Restate word for word the lines beginning with the one that contains "[569,256,591,267] 3.5 ->" and ending at the bottom of the records below, both included.

(Beginning of Data under study)

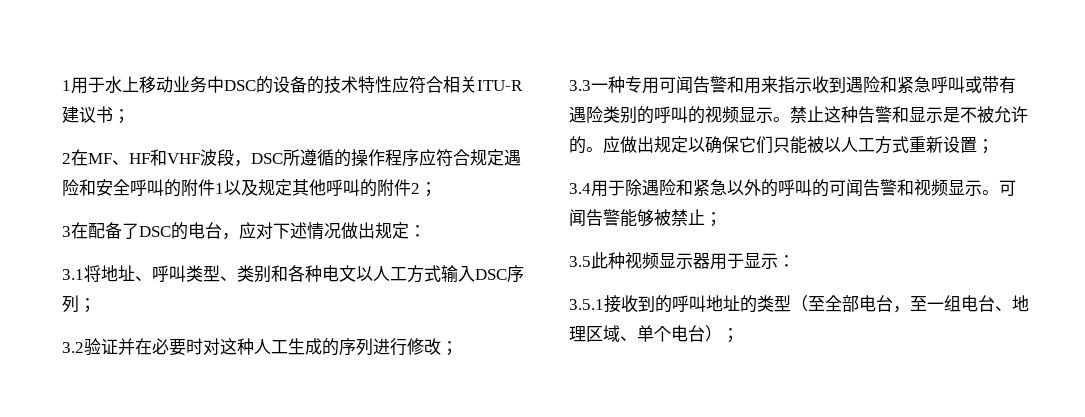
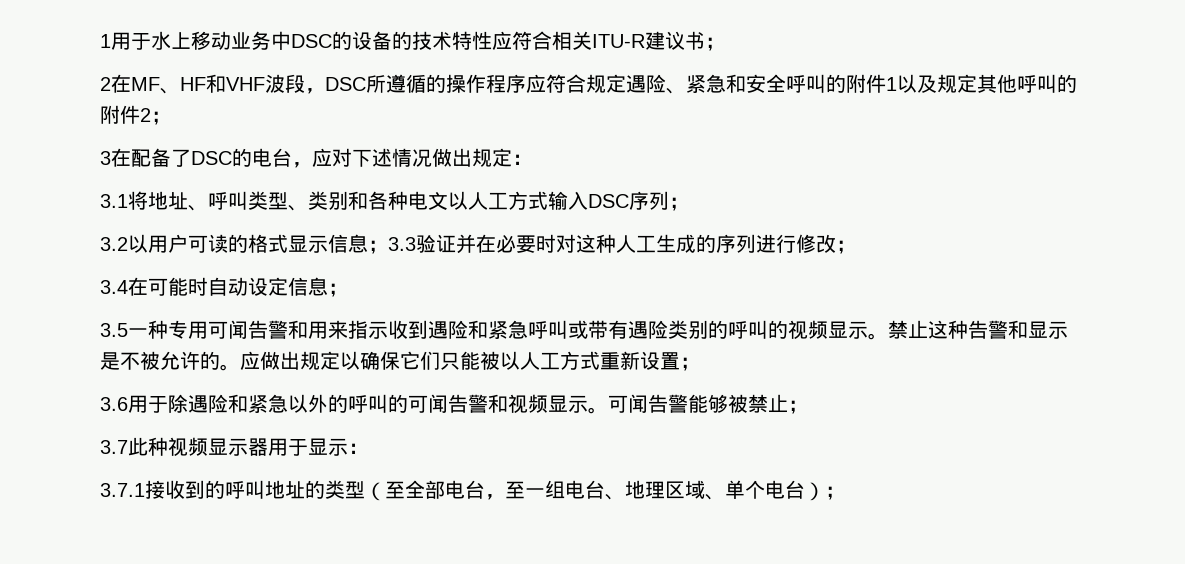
(79, 187) none -> [666,74,726,94] 、紧急
(84, 347) none -> [128,234,416,254] 以用户可读的格式显示信息；3.3
[569,80,591,91] 3.3 -> [100,277,348,297] [100,323,128,337] 3.4在可能时自动设定信息； // 3.5
[569,183,591,194] 3.4 -> [100,397,128,411] 3.6
[569,256,591,267] 3.5 -> [100,440,128,454] 3.7
[569,299,604,310] 3.5.1 -> [100,483,145,497] 3.7.1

(End of Data under study)

> **Final answer**:
[569,256,591,267] 3.5 -> [100,440,128,454] 3.7
[569,299,604,310] 3.5.1 -> [100,483,145,497] 3.7.1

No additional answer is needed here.